Las creencias, aquello que creemos firmemente y que forma parte de nuestro pensamiento habitual, son como farolillos que nos van guiando en nuestra vida. Creemos que ser demasiado confiados puede ponernos en una posición vulnerable o que si somos amables recibiremos a cambio el mismo trato, que todas las personas van a lo suyo o que somos negados para las matemáticas. Generamos creencias acerca de cualquier aspecto de nuestro mundo, tanto si se refiere a las cosas como a las personas, incluidos nosotros mismos. Como eso es lo que pensamos, actuamos según esa manera de pensar.
Existen dos tipos de creencias, las que nos ayudan a crecer, a desarrollarnos y establecer buenas relaciones con nuestro entorno y las que nos producen el efecto contrario. Estas últimas, las creencias limitadoras, las que nos impiden hacer cosas o relacionarnos con cierto tipo de personas, nos privan de la posibilidad de adquirir conocimiento nuevo, de experimentar o de descubrir.

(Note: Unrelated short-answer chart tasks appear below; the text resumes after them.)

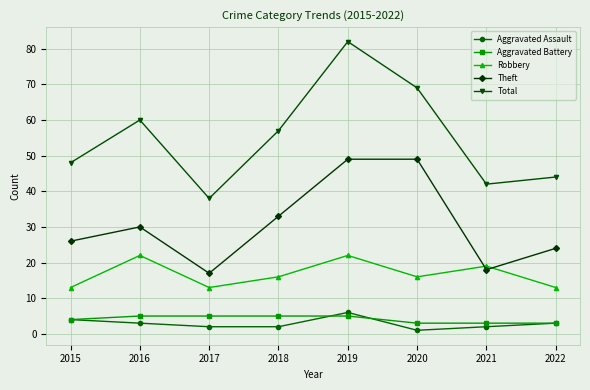

What is the sum of all Total values?

440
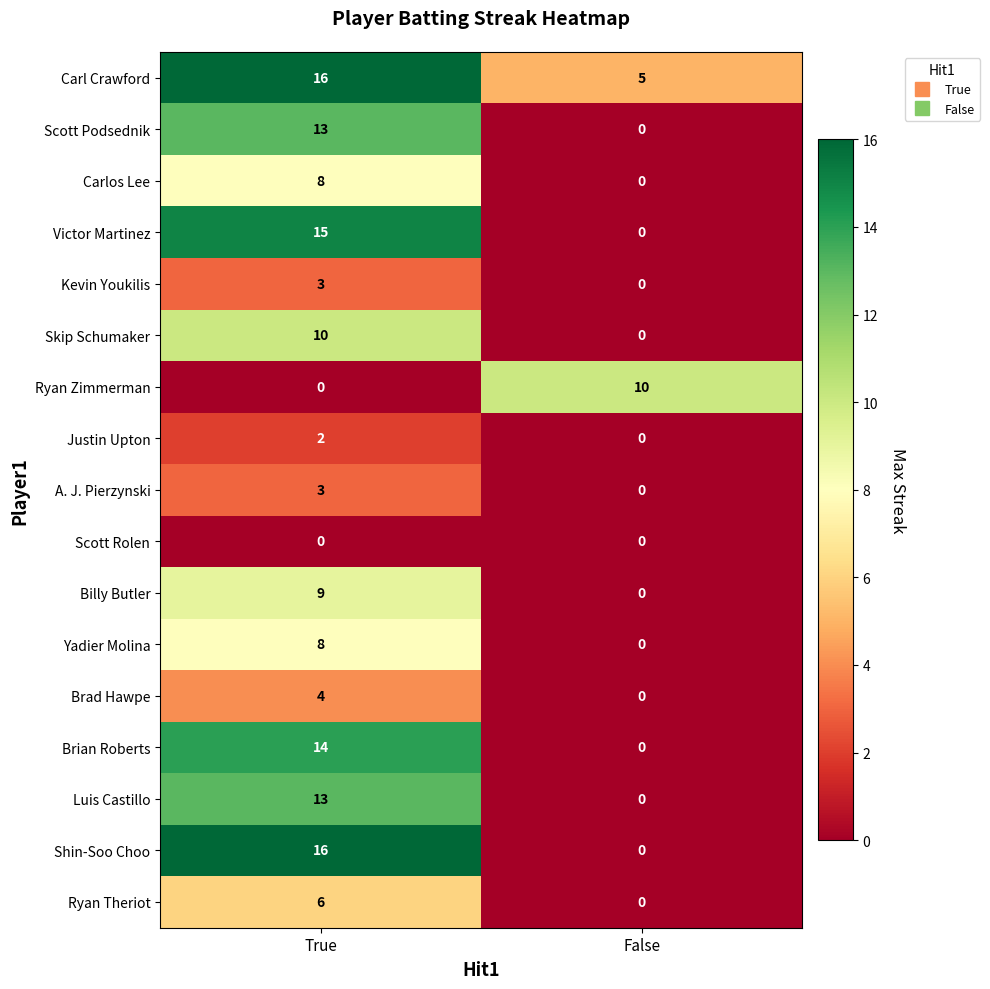

What is the spread (max minus min) of values at True?

16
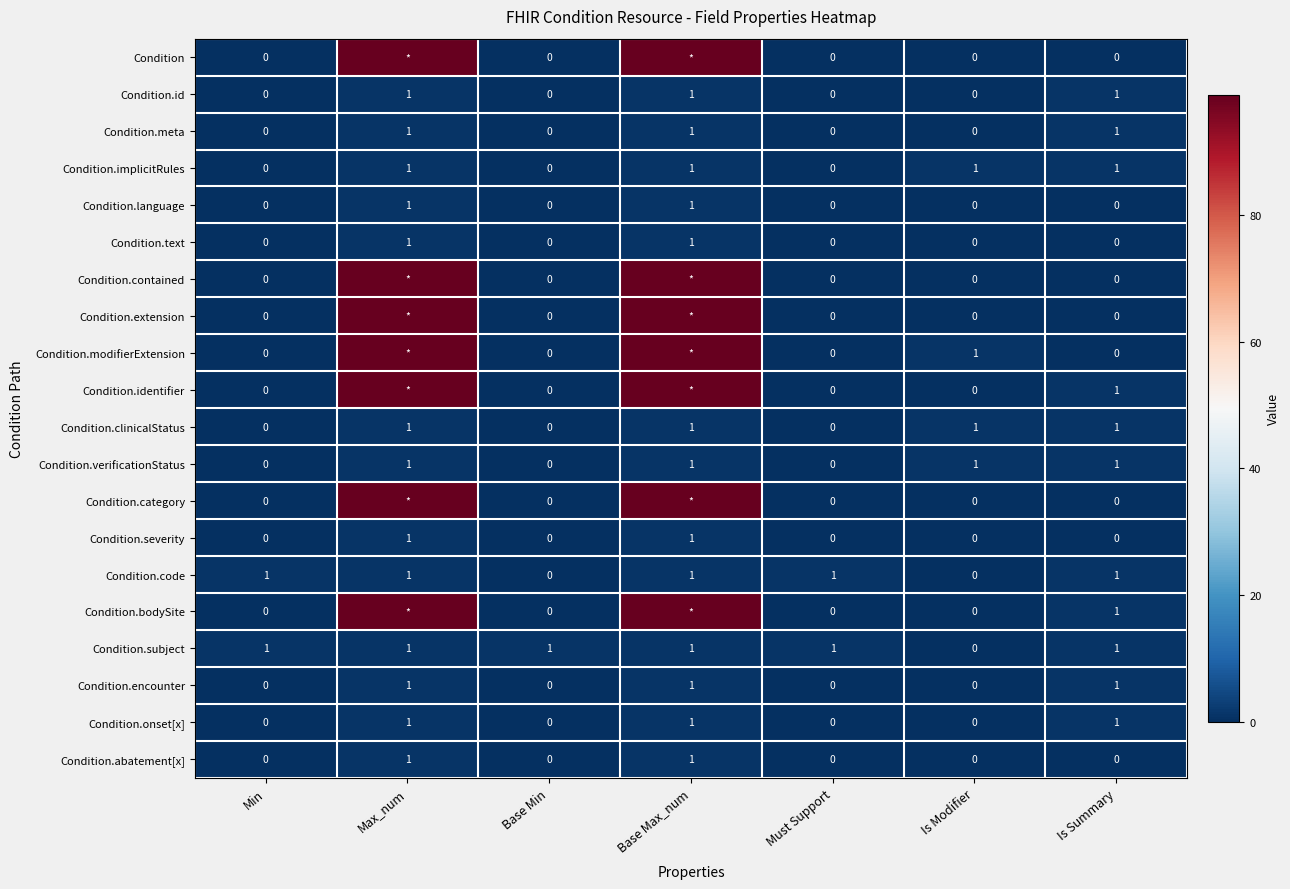

Count the Condition.language values in the range 0 to 1.

7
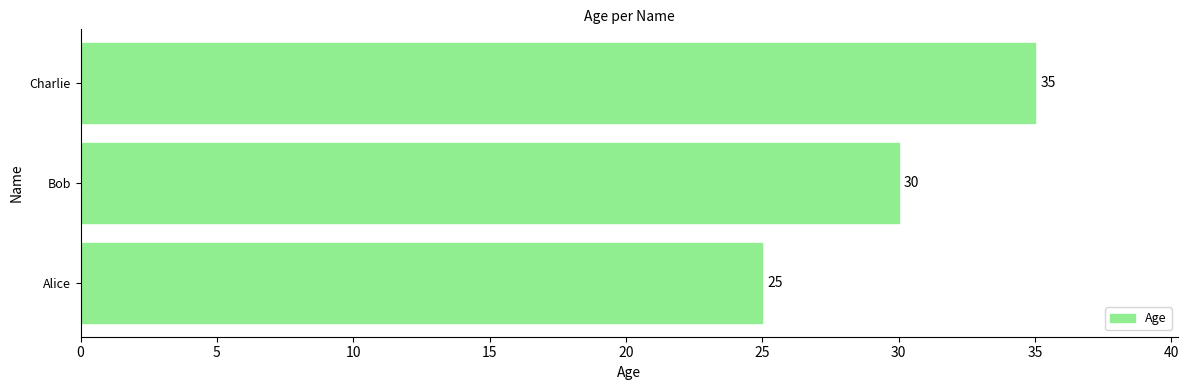

Count the values in the range 25 to 35.

3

Como sé que soy torpe no trato de mejorar mi ejecución porque ni siquiera me cuestiono tal creencia, la doy por buena y actúo como si eso fuera cierto. Cómo sé que todo el mundo te la acaba jugando ya no intento confiar en alguien porque mi creencia no cuestionada me impide experimentar por mí misma la posibilidad de poder fiarme de otro.
Las creencias se van estableciendo a lo largo de los años. Las adquirimos a través de la familia, de los amigos, de la escuela o de los medios de comunicación. Crecemos con ellas y las alimentamos para que arraiguen con fuerza. Si un día, por alguna razón, nos paramos y empezamos a pensar cuál es su origen, o si en algún momento nos cuestionamos su razón de ser, puede que nos llevemos la gran sorpresa de ver que no hay nada que las sostenga, que incluso muchas de las cosas que nos han pasado en la vida las contradicen sin que nos hayamos dado cuenta de ello.

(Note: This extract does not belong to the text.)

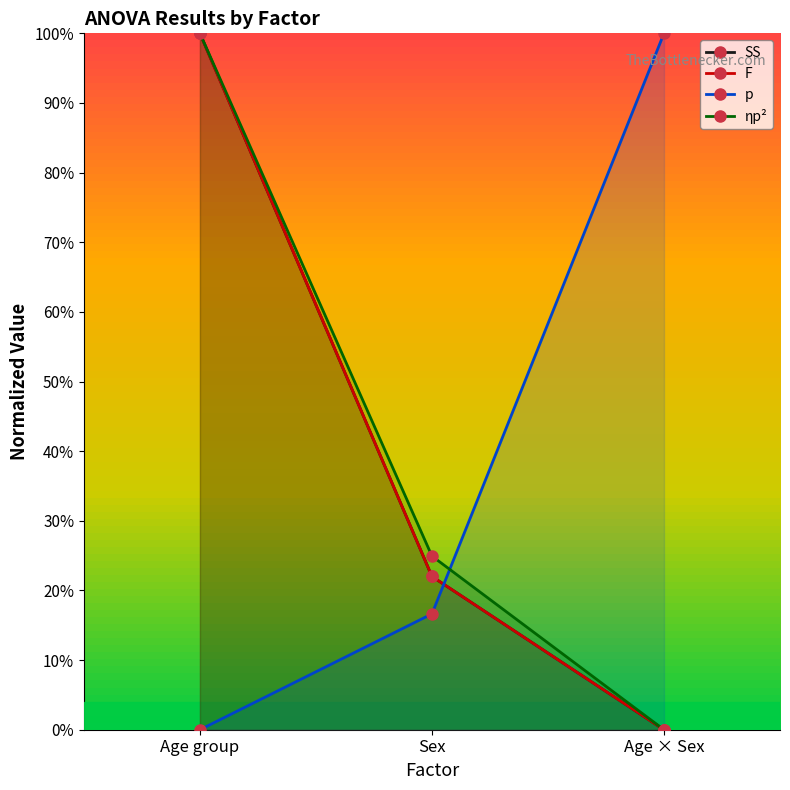

What is the total value across all series at Sex?

0.9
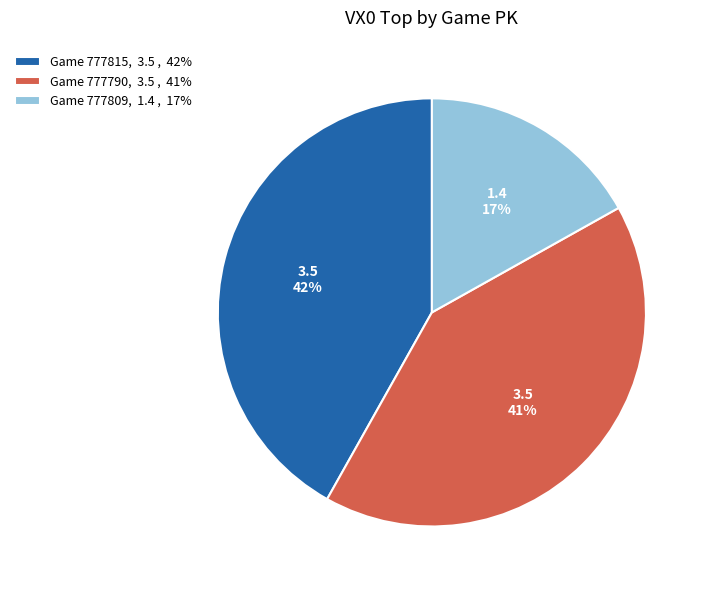

To the nearest percent, what portion does Game 777809, 1.4 , 17% represent?

17%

Las creencias que nos limitan tienden a ser generalizadoras, abarcan a todo el mundo, a toda la gente, a todas las cosas…, son blancas o negras, sin matices, son de extremos, sin niveles. Nos hacen pensar mal de nosotros mismos y de los otros, nos ponen trampas y caemos en ellas dándolas por buenas. Debemos aprender a cuestionarnos las creencias que nos limitan, a someterlas a evidencia y a constatar que realmente se sostienen y si no es así a hacernos conscientes de que podemos cambiarlas y , con ese cambio, a mejorar nuestra vida.